*What the exercise asks*: Leave out the pictures and output the data verbatim.

Top of Entries provided

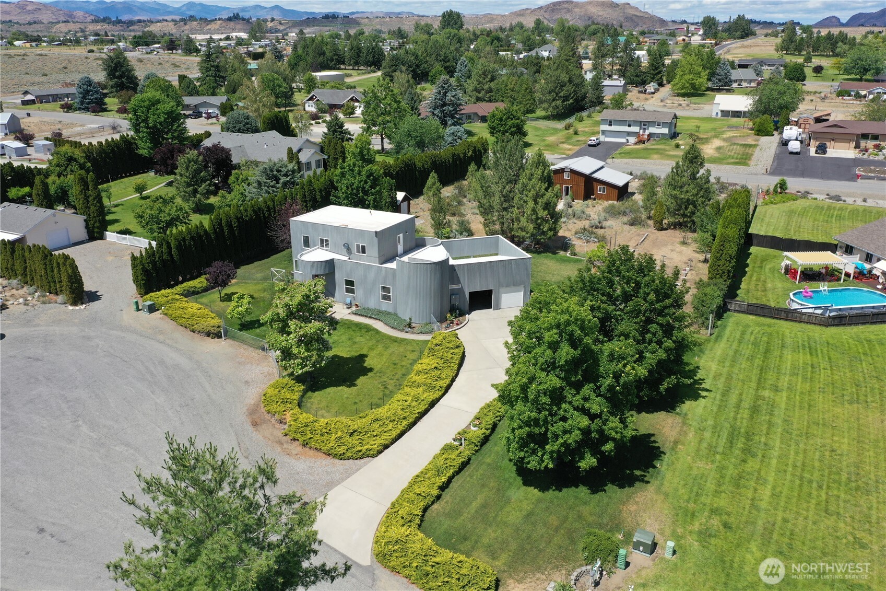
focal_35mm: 28
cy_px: 296
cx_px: 443
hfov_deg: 65.5
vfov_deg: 46.4
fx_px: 689
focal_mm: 10.26
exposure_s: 1/500
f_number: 5.6
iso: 100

Bottom of Entries provided

*Exercise response*:
focal_35mm: 28
cy_px: 296
cx_px: 443
hfov_deg: 65.5
vfov_deg: 46.4
fx_px: 689
focal_mm: 10.26
exposure_s: 1/500
f_number: 5.6
iso: 100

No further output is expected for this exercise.